Ironically, last year when tragedy struck in November, I couldn’t wait for the year to pass. I surmised that my womb of grief would feel a reprise from the agony. But grief is different from pain. Grief does not heal in the sense of disappearing. It finds its own space and you learn to live with it like a low-grade headache.

Autumn Leaves — Eva Marie Cassidy

Now in reality, each day closer to the actual day of my son’s death anniversary feels like my low-grade headache is about to explode into a migraine. As everyone around me prepares for Thanksgiving and Christmas, I try and maneuver through a landmine. I am grateful to the pandemic, because I don’t have to deal with too many insensitive earthlings. I limit Facebook (except for days like today when it intrudes on my woman cave). In addition, I have stored all of my son’s photos and memorabilia away, because there is no solace in “happy memories,” only regrets and sorrow and an end of a chapter in its raw beginning and not in its end with a proper conclusion.
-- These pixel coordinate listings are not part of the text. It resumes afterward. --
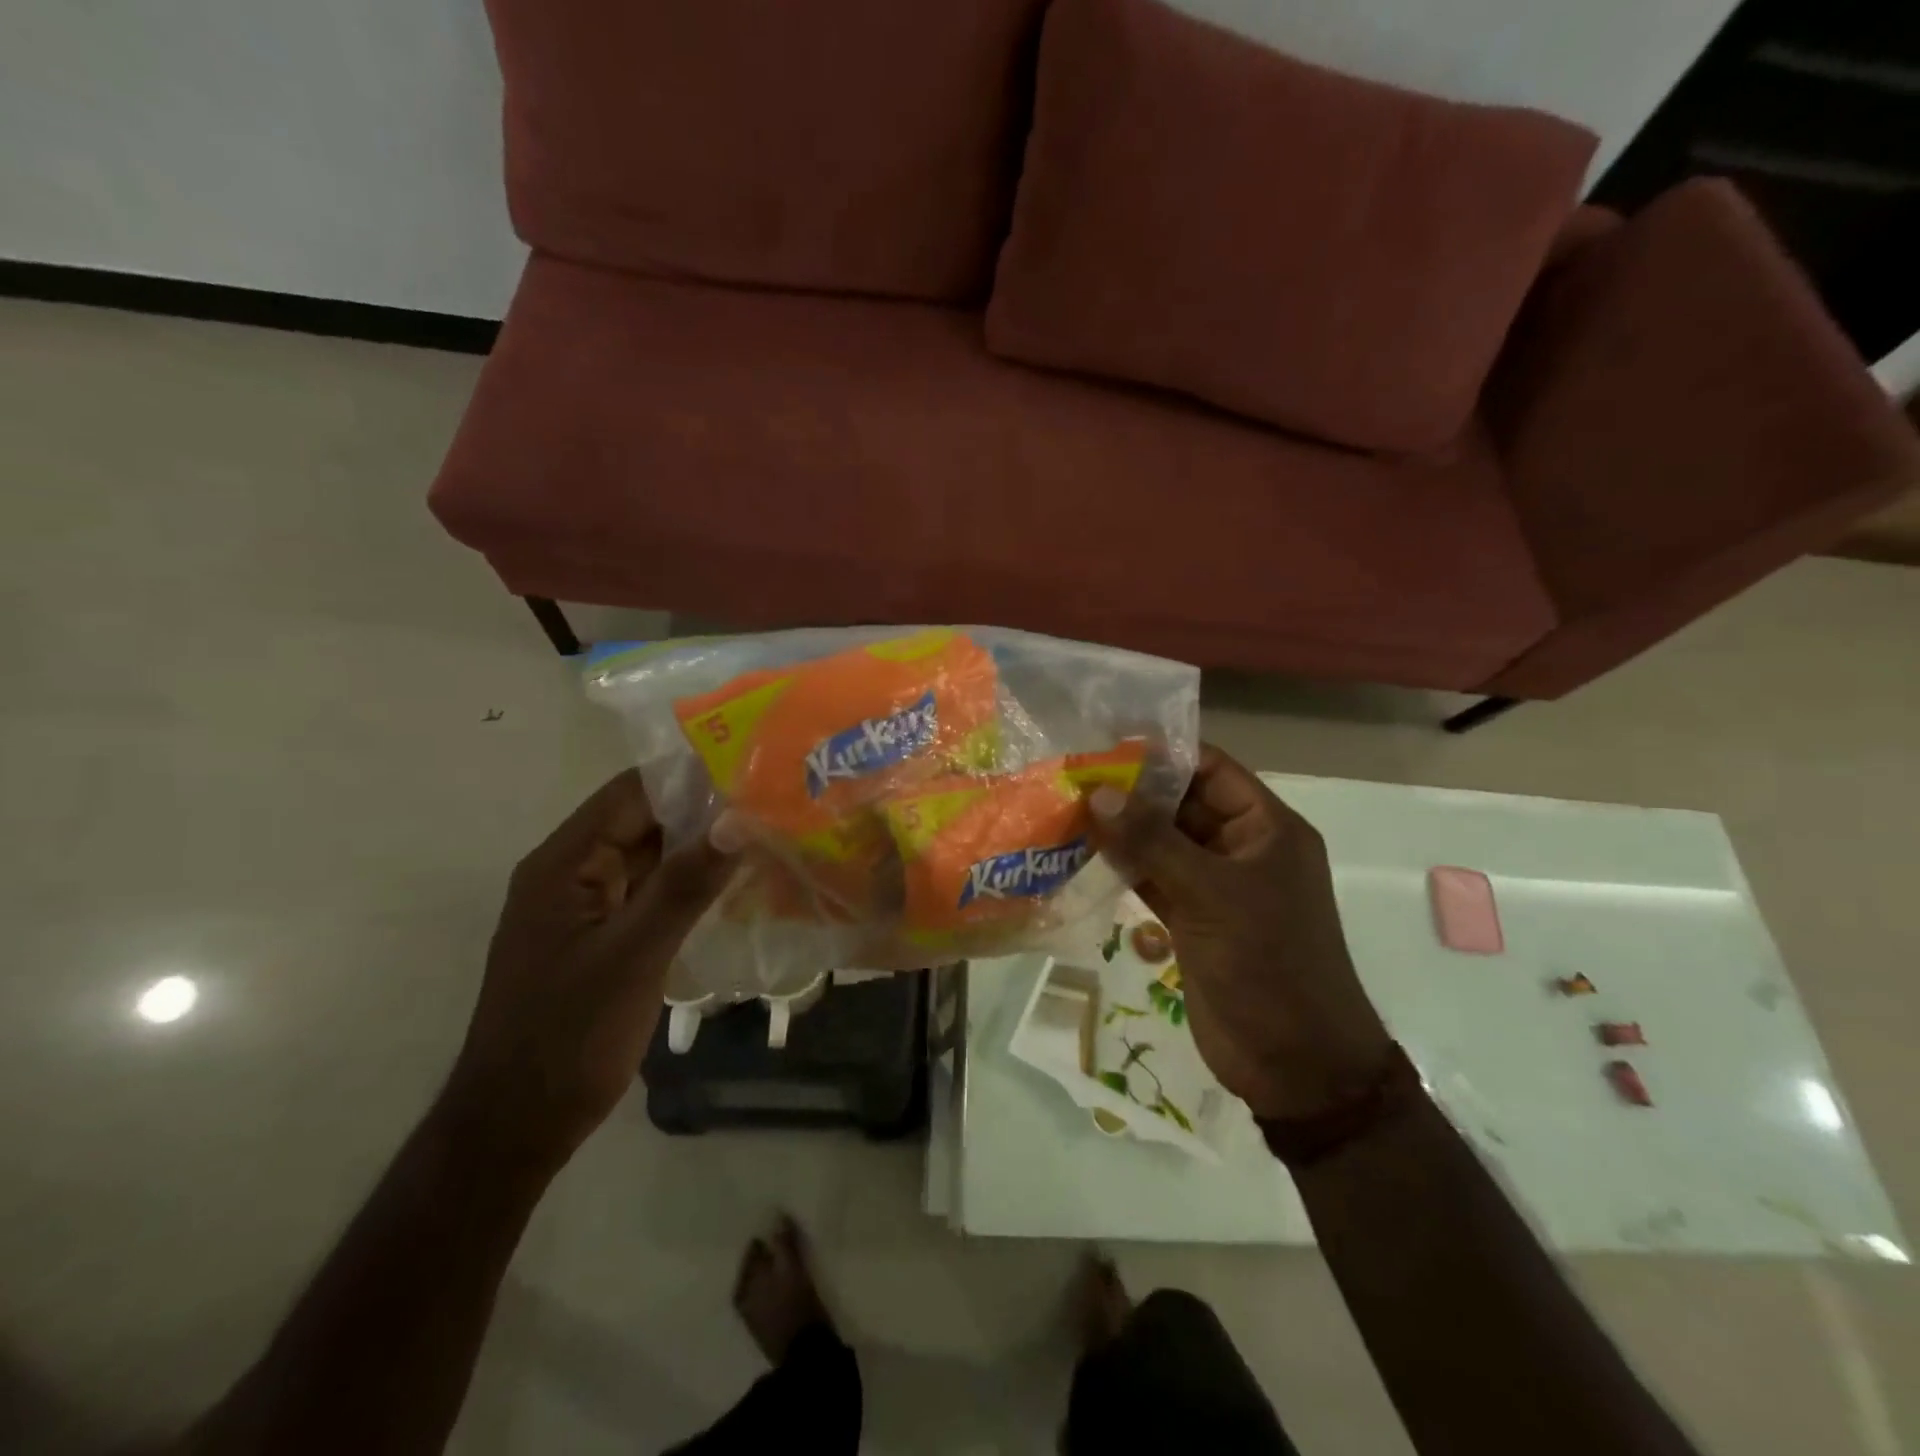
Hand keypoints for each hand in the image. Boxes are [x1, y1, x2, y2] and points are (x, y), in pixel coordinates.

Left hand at [445, 771, 740, 1170]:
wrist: (519, 1123)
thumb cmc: (569, 1036)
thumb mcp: (634, 955)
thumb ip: (686, 884)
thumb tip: (739, 820)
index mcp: (563, 863)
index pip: (632, 793)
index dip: (691, 777)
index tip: (754, 771)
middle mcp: (571, 871)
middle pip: (643, 819)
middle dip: (704, 809)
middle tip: (772, 802)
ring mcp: (586, 904)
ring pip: (650, 854)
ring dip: (700, 845)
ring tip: (765, 831)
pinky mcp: (602, 934)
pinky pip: (650, 889)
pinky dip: (688, 881)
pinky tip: (734, 880)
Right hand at [1090, 746, 1392, 1120]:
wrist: (1294, 1062)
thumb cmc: (1266, 962)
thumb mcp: (1210, 894)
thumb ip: (1152, 841)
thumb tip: (1097, 793)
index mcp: (1266, 828)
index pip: (1212, 769)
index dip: (1163, 754)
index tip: (1106, 745)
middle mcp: (1241, 849)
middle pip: (1182, 804)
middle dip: (1132, 793)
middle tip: (1073, 776)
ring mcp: (1215, 886)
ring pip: (1162, 843)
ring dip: (1121, 830)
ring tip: (1067, 809)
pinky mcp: (1192, 920)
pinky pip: (1153, 879)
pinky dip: (1122, 867)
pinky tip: (1081, 854)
Nonetheless, when I have to deal with earthlings, including my boss and the few around me, I try and proceed, acting as if I have faith that I won’t wither and just die like the autumn leaves. However, I think the ones who really know me realize my sweet, almost child-like optimism is gone. In essence, I wish I could fake a cake of a smile and make deliciously yummy talk, but I won’t hurt myself in that manner. As my therapist said early on. “This sucks!”

In all certainly, I hope no one ever has to live through losing a child. Of course, this notion is not realistic. With this idea in mind, getting back to my son’s former friend, I guess, I’m glad his mom doesn’t have to feel the unbearable pain that feels like losing a right arm without the numbing effect of anesthesia. As much as it hurts for me, I’m glad the young man, whom I can’t help but dislike, is celebrating his birthday. What it means is that maybe one day he can, maybe, do one small act of kindness for someone else and get a stab of feeling compassion and empathy. Selfishness may feel satisfying, but it takes a lot of fuel to run a tank that’s always hitting empty. On the other hand, selflessness is an act of faith that fills the spirit with renewable energy that feeds you at supremely satisfied levels.